L’illusione fatale del “nuovismo”

Osservando il teatrino dell’ennesima campagna elettorale del nulla, si può dire che l’ultimo grido dell’illusione nuovista stia assumendo le logore sembianze della cosiddetta società civile.

 Rilanciata dal magistrato Ingroia, uomo per tutte le stagioni, e ancor più da Beppe Grillo, l’idea di utilizzare un congruo numero di persone estranee, o apparentemente tali, al mondo della politica professionale, rappresenta un buon veicolo per traghettare la propria navicella verso l’agognato approdo del Parlamento. D’altro canto, il presupposto che esista una sostanziale diversità cromosomica tra persone comuni e politici di professione, su cui si basa l’attuale nuovismo, rappresenta una credenza piuttosto diffusa e radicata, alla quale anche i grandi partiti cercano di dare una adeguata risposta attraverso tutta una serie di candidature stile foglie di fico raccattate qua e là. Sostanzialmente molti individui, nella loro onesta ingenuità, sono portati a ritenere che un appartenente alla citata società civile, una volta entrato nella stanza dei bottoni, offra molte più garanzie sul piano dell’onestà e della ricerca del bene comune rispetto a un politico di lungo corso.

Tutto questo, però, senza considerare che i gravi problemi che affliggono la democrazia italiana non derivano dalla scelta intenzionale dei singoli soggetti eletti ad ogni livello, bensì essi scaturiscono da un sistema che è gradualmente scivolato verso un baratro che è oramai sotto gli occhi di tutti. Un sistema che nessun uomo politico ha creato a tavolino, complottando contro il popolo, alias società civile, ma che un po’ tutti hanno contribuito ad alimentare restando ancorati ad una concezione del consenso elettorale fondato su una progressiva espansione dell’intervento pubblico, quindi della spesa, in ogni ambito della società. Per questo motivo, da liberale, mi cambierebbe ben poco se ad esercitare l’attuale, catastrofico controllo operato dallo Stato su oltre metà della ricchezza nazionale fosse un governo composto dai vecchi marpioni dei partiti o da una genia di integerrime persone comuni. Anzi, e so con ciò di esprimere un concetto in questo momento piuttosto impopolare, tra un politico di lungo corso che, tuttavia, riuscisse a tagliare di un colpo 5 punti di spesa pubblica ed un immacolato paladino del nuovismo dilagante che promettesse di gestire in modo più onesto l’attuale, insostenibile perimetro pubblico, non avrei alcun dubbio a dare il mio appoggio al primo.

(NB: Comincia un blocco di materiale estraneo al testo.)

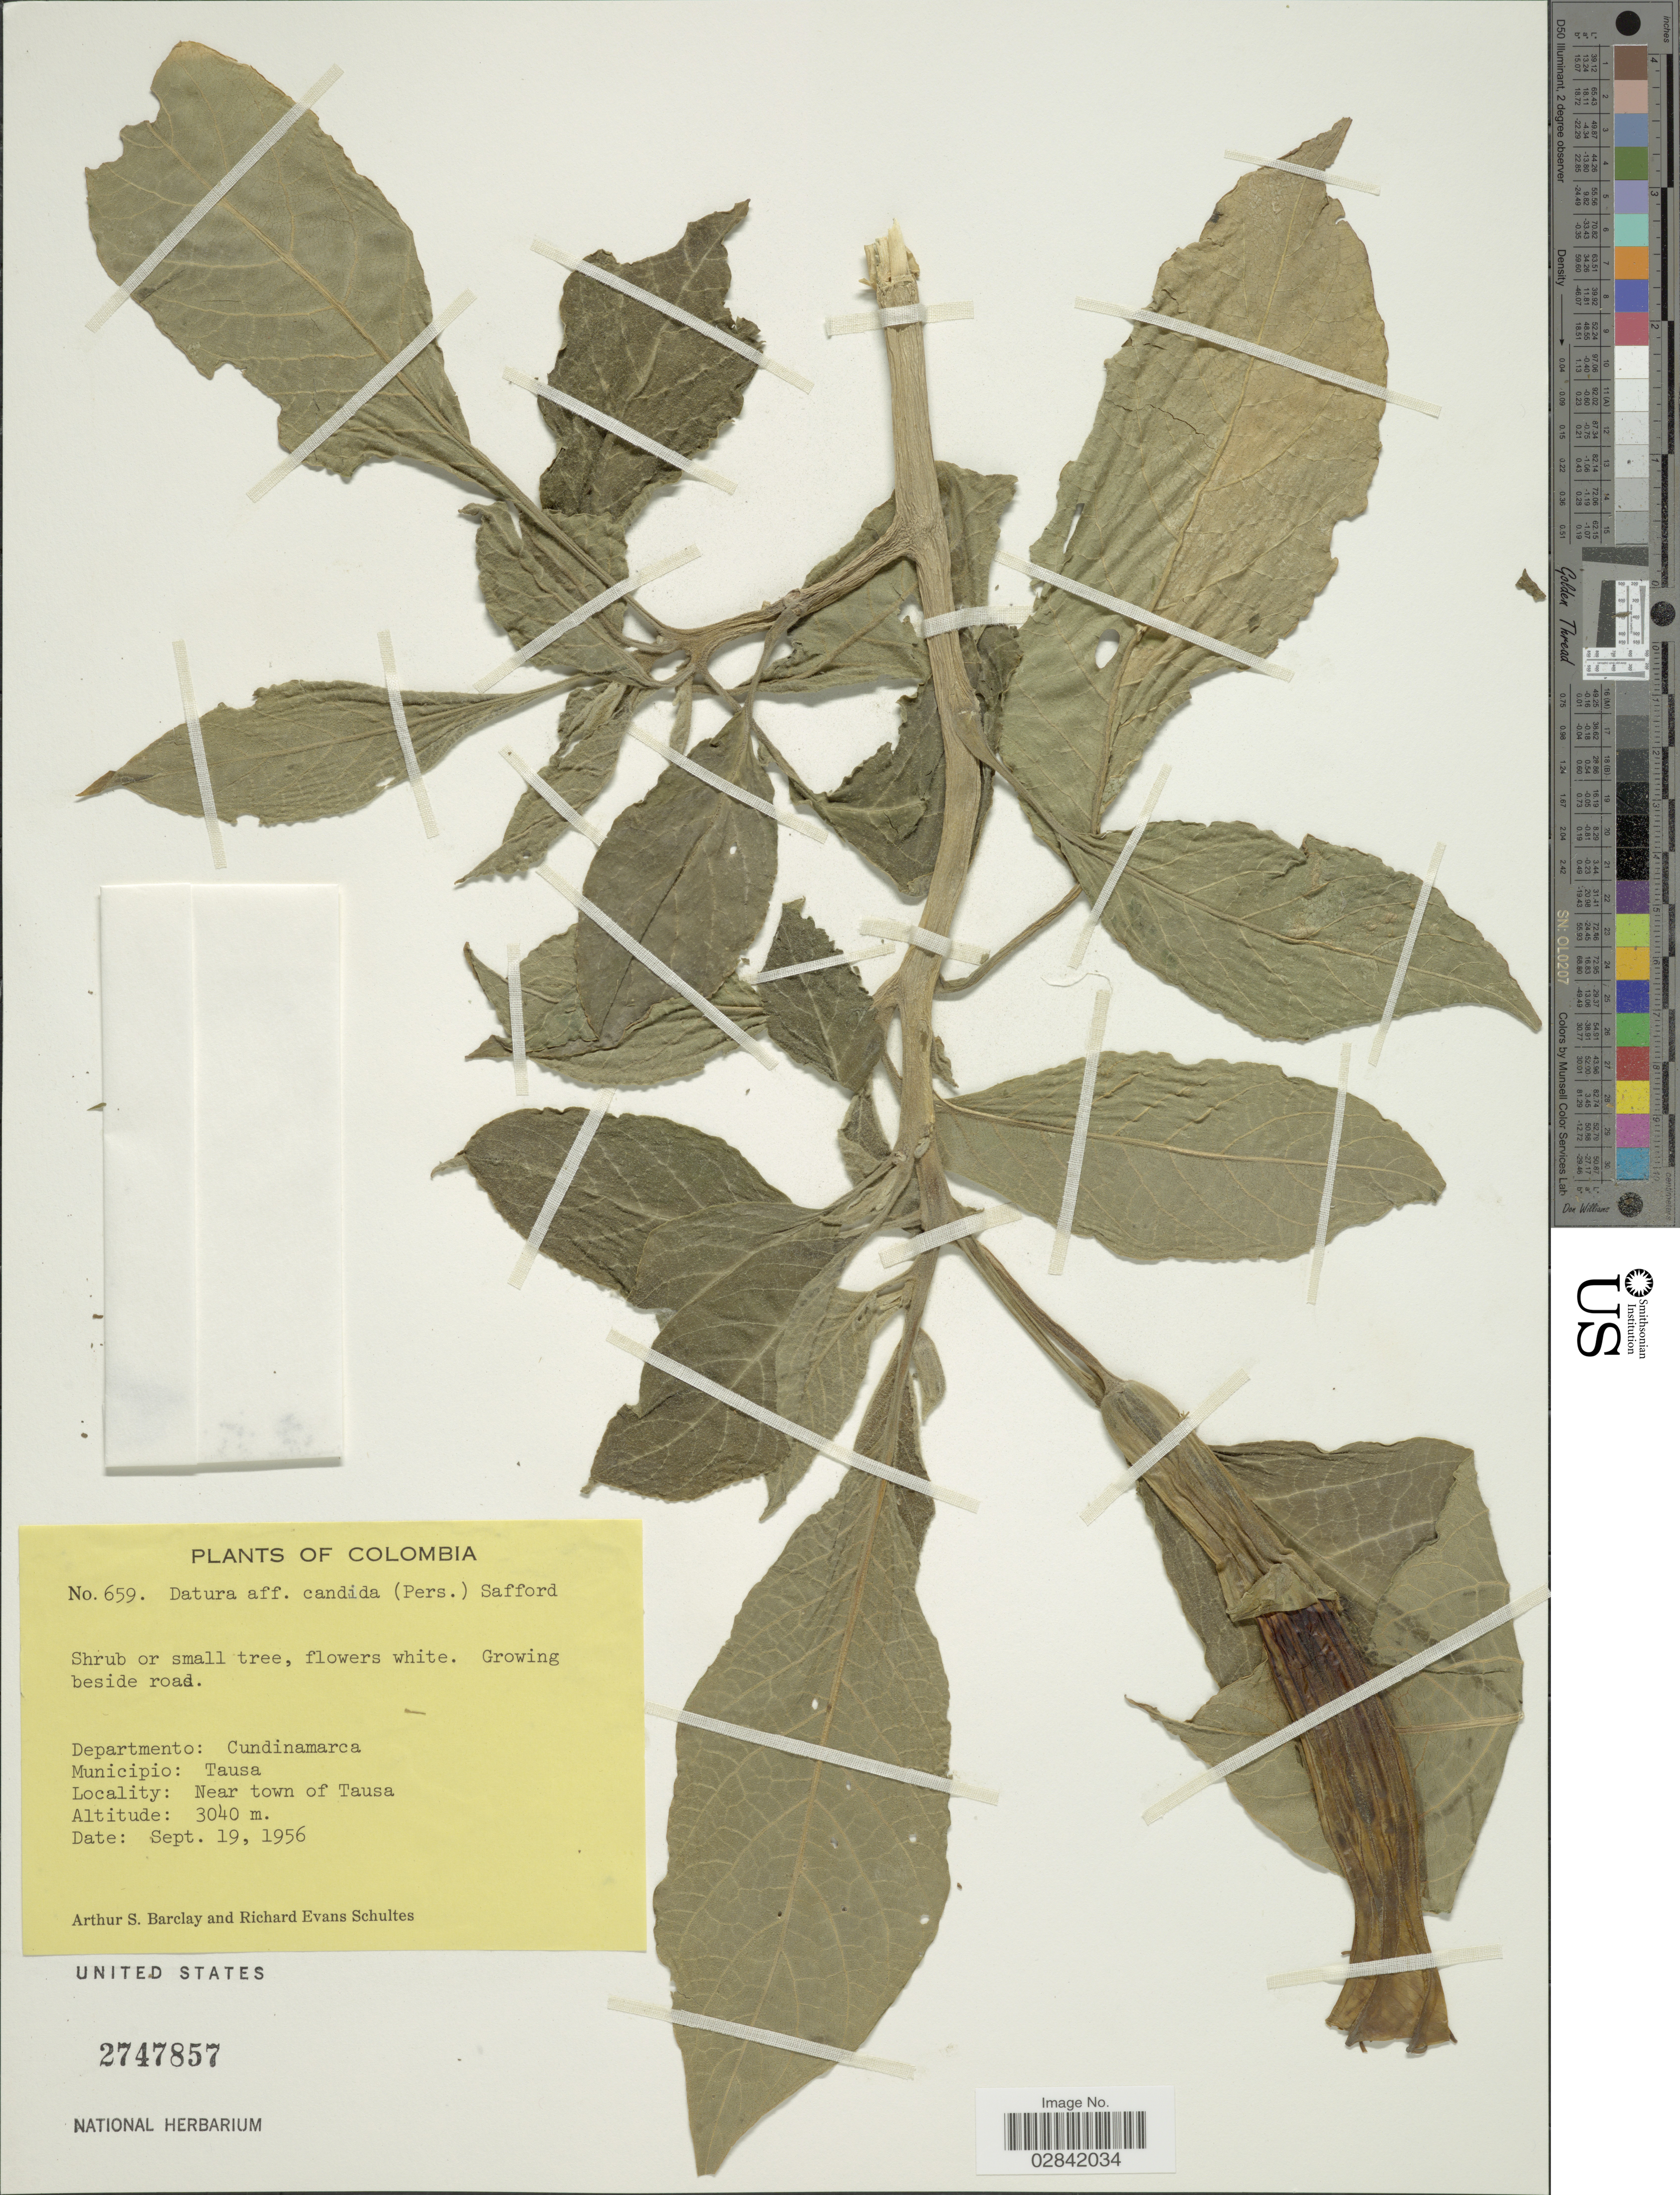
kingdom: Plantae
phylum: Tracheophyta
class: Magnoliopsida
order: Solanales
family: Solanaceae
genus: Brugmansia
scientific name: Brugmansia x candida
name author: Pers.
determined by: (US) Smithsonian Institution - National Museum of Natural History - Department of Botany (UNITED STATES)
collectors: A. S. Barclay & R. E. Schultes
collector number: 659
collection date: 1956-09-19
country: Colombia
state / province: Cundinamarca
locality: Departmento: Cundinamarca, Municipio: Tausa, near town of Tausa.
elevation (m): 3040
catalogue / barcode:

Sotto tale profilo il vero cambiamento, la vera rivoluzione copernicana dovrebbe scaturire dal coraggio politico di chi, compresa l’insostenibilità economica e finanziaria dell’attuale collettivismo strisciante, una volta giunto nella stanza dei bottoni operasse finalmente quelle imponenti riforme liberali di cui necessita da molto tempo il nostro Paese. Il nuovo, da questo punto di vista, significherebbe la riduzione di quell’eccesso di spesa e di tassazione che soffoca ogni forma di sviluppo. E se a realizzarlo fosse un uomo “civile”, piuttosto che un reduce della Prima Repubblica, francamente importa poco. Ciò che conta è che finalmente qualcuno abbia il coraggio di riformare, questo sì, un sistema che è fallito ovunque sia stato applicato. Errare è umano, ma perseverare - pur sotto le spoglie di un qualche appartenente alla società civile - sarebbe veramente diabolico.